The 10-year Treasury yield is down -26 basis points in the AM. And the Fed Funds Target Rate is expected to drop to 4.7%.
Its not just the US Treasury yield that declined -26 basis points. European sovereign yields are down too (Germany 10-year is down -32.9 basis points).
On a sad note, Resident Biden is calling for stricter regulations for the banking industry, already one of the most regulated sectors of the economy. How about less politics and just make them do their ^*T^R jobs!
(Excerpt) Read more at confoundedinterest.net ...
Someone please explain what the drop in basis points is exactly.
SVB bought T Bonds, as all banks do. Their bonds were purchased when interest rates were near zero. When interest rates spiked this year the PRESENT VALUE of those bonds are worth much less. If held to maturity (10 years, 20 years, 30 years) they would pay out 100%, but the bank had to sell some NOW to cover withdrawals. So, they sold at a BIG loss.
Were other banks more cautious and buy enough short term bonds that aren’t as subject to interest rate risk? Perhaps. But all banks have some exposure to long bonds.
Biden/Yellen/Powell are working hard to prevent a panic and a run on the banks, so expect to see all sorts of shenanigans to get that done.
Don’t you know, everything will be better when government takes care of all your needs? If only Biden nationalized banks, then everything will be better again. And those high gas prices, they can be fixed with Biden run oil companies, refineries and your local gas station. After all, Biden has decades of experience. He knows best.
It's a mess created by the government's economic and money policies. Specifically his administration's policies.
He is the one accountable.
I predicted the Fed would pivot by February. Two weeks off isn’t bad. 😏
If there is anything positive to come out of this debacle, I just don’t see how Fed can hike interest rates anytime soon. Caught between a rock and a hard place.
Fortunately for everyone, SVB has retained its perfect ESG ratings. There may not be your money in the bank anymore, but they can be proud of their accomplishments.
A basis point is another measurement of interest rate percentage. Example: 250 basis points equals .25%. Just move the decimal point to the right by three digits. One basis point is 1/100th of a percent.
“...incompetence of bank regulators...”
More proof that AA hires will eventually destroy the American economy and therefore the world’s economy.
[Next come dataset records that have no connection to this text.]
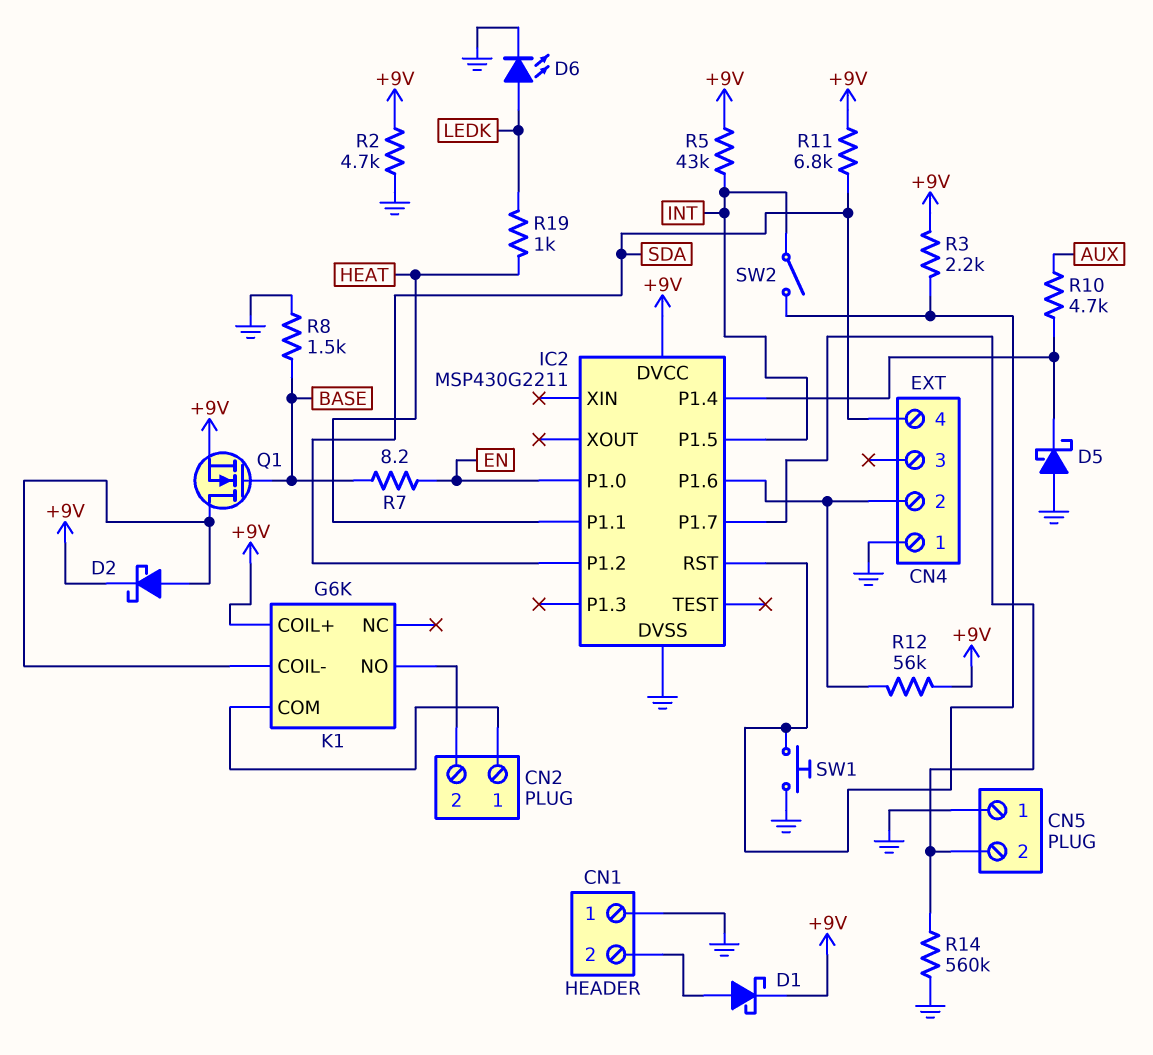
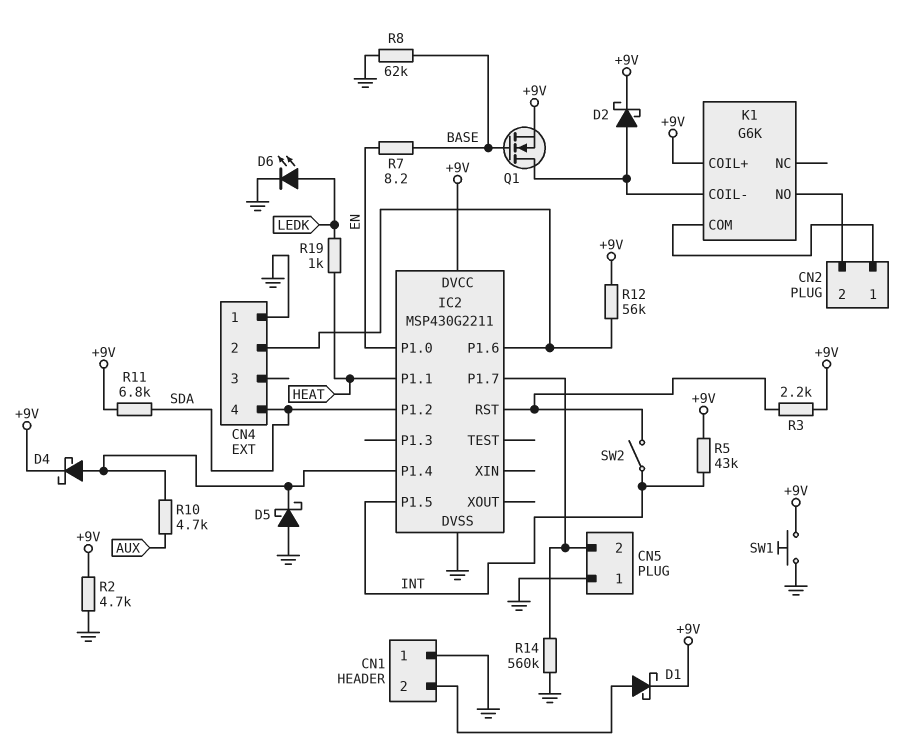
D4: none -> schottky (A IC2/P1.4, K +9V)
R8: 1.5k (BASE, GND) -> 62k (BASE, GND)
SW1: button (GND, IC2/RST) -> button (+9V, GND)

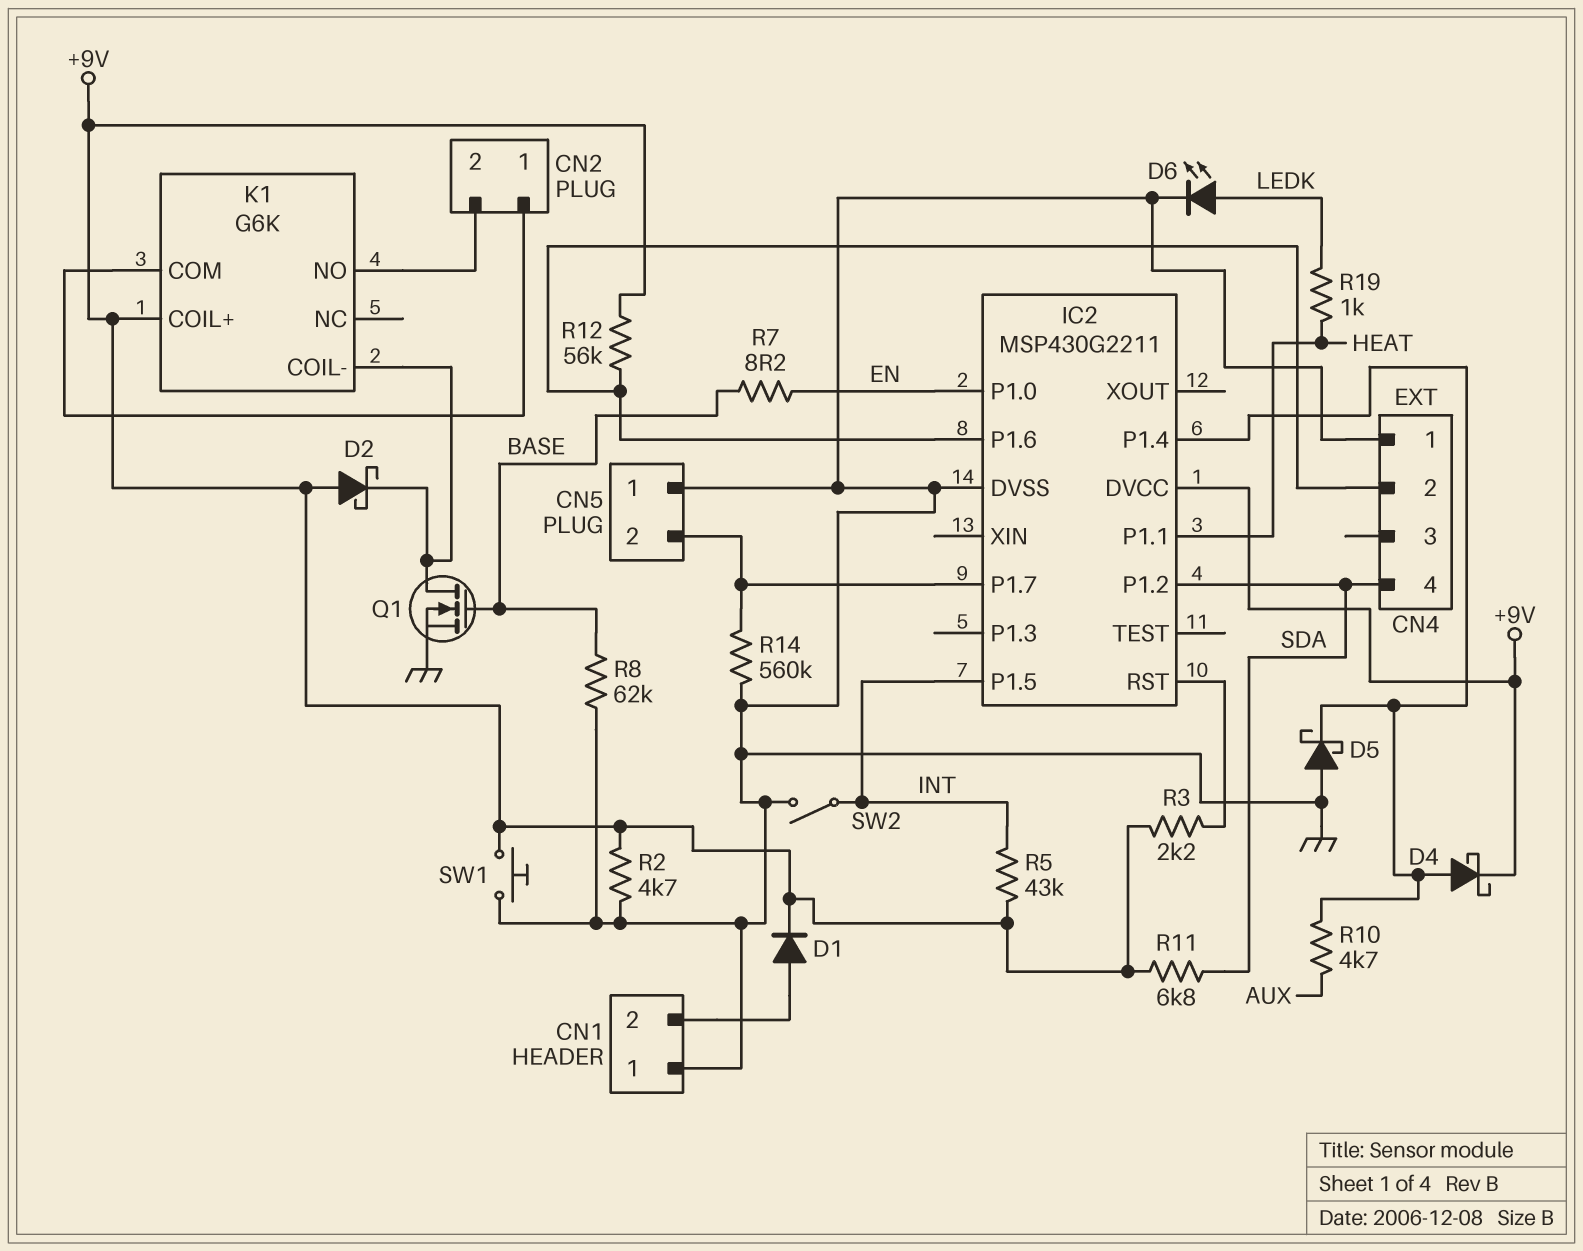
D1: schottky (A CN1/2, K +9V) -> diode (A CN1/2, K +9V)
D2: schottky (A K1/COIL-, K +9V) -> schottky (A +9V, K K1/COIL-)
Q1: NMOS (G BASE, D K1/COIL-, S +9V) -> NMOS (G BASE, D K1/COIL-, S GND)
SW2: switch (IC2/RST, INT) -> switch (GND, INT)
Cpi tomorrow. Hot CPU ain’t gonna help the market or rates. Jpowell said no pivot yet
After more than a decade of keeping interest rates artificially low and unlimited government largess, the inflation and destruction are baked into the economic cake.
Too little too late.
War always leads to further inflation.
History repeats.
Weimar Republic and the post war UK.
Very interesting in how similar this is.
Add to that, brics.
Question is..who the hell is gonna bail us out? China? Russia? That’ll work real well since pig face bidet has made enemies with everyone around.
Meanwhile the treasury secretary is in Ukraine and the gov is pushing states to urgently pass an update to the commercial code which establishes the feds digital currency as the only legit one.
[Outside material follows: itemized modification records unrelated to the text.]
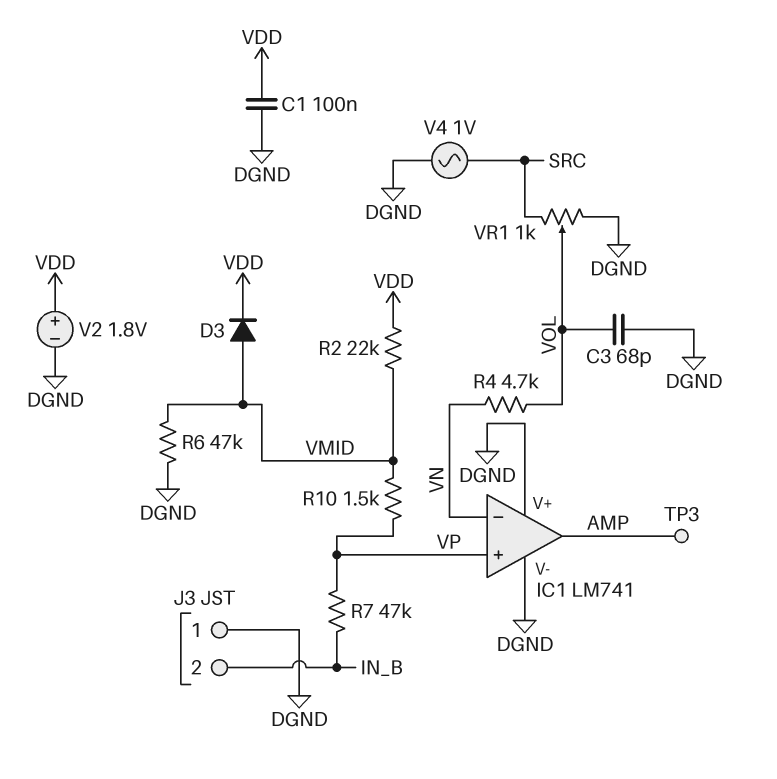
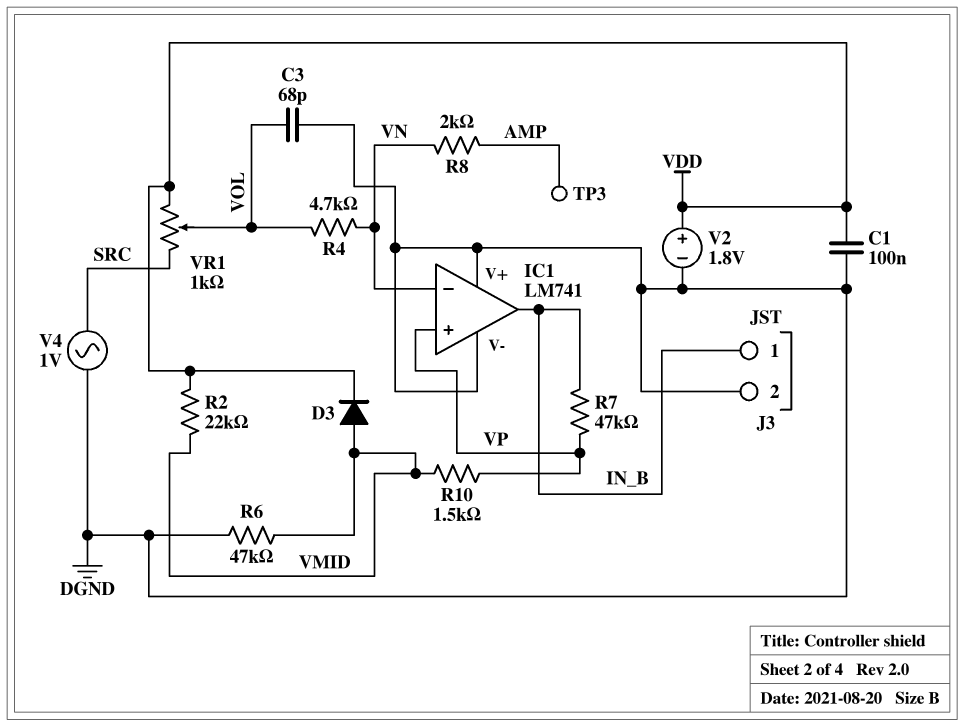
IC1 pin out: AMP -> IN_B
J3 pin 1: DGND -> IN_B
J3 pin 2: IN_B -> DGND
R8: none -> 2k (AMP, VN)
VR1: 1k (DGND, SRC, wiper VOL) -> 1k (SRC, VDD, wiper VOL)

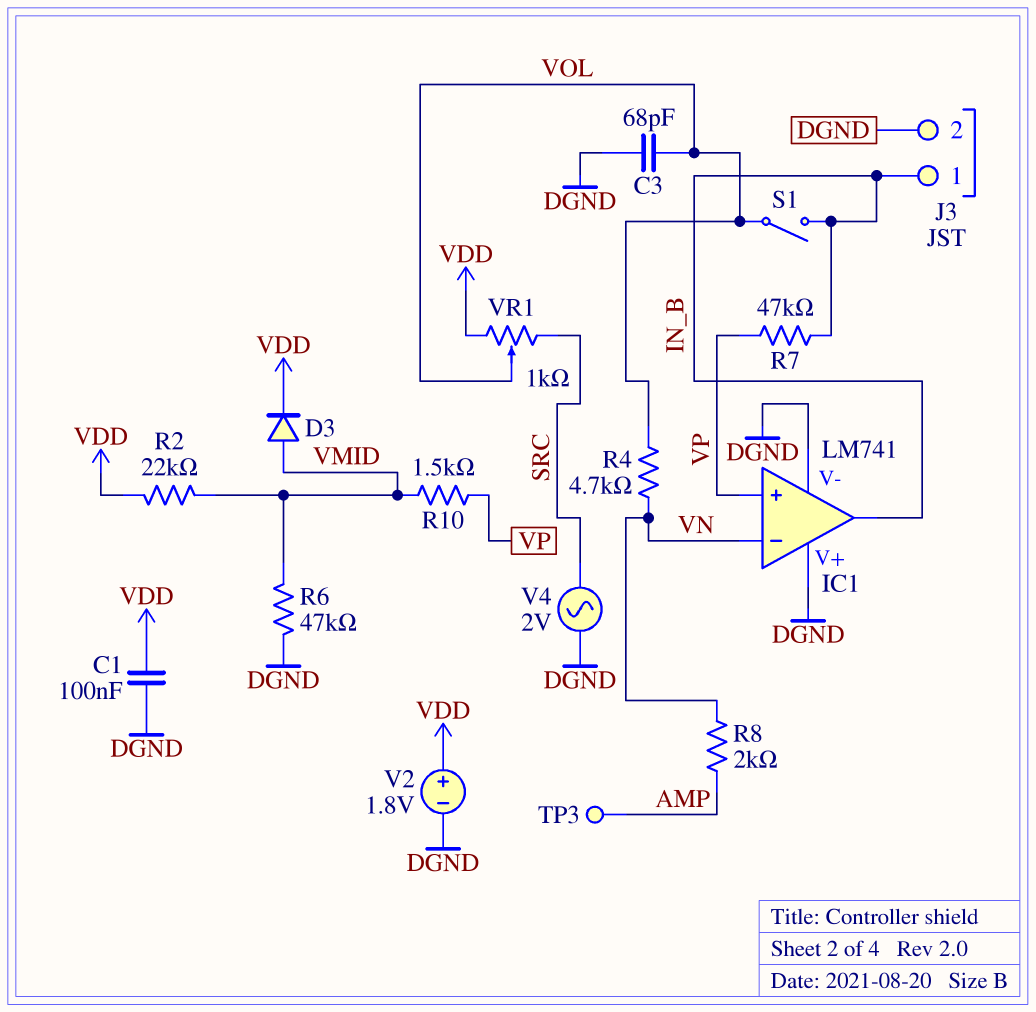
S1: none -> switch (IN_B, VOL)
V4: AC 1V (DGND, SRC) -> AC 2V (DGND, SRC)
These are 2 very dangerous moves…. We are in great peril as a country.
I think this will bring us into the QFS.
#8 Their plan was to raise the rates next week.
I wonder if they will now?
2023 Fed Meetings Calendar
Heading into the next Fed meeting, the market expects Fed Chief Jerome Powell and the rest of the FOMC to raise the benchmark federal funds rate by 25 basis points (opens in new tab), or 0.25%
March 21 to 22
May 2 to 3
June 13 to 14
July 25 to 26
September 19 to 20
October 31 to November 1
December 12 to 13
Banking industry, already one of the most regulated sectors of the economy.
There’s your problem
Biden already made over 500 regulations notice how much better thing have gotten. /s
In my opinion, one of the often-overlooked market drivers is the speed of information. It used to be that an investor would get their information days later and it would take up to a week to react. Now information is available in seconds and investors can react within hours.
This “time to market” for the investors has the net effect of making a regulator action much more impactful.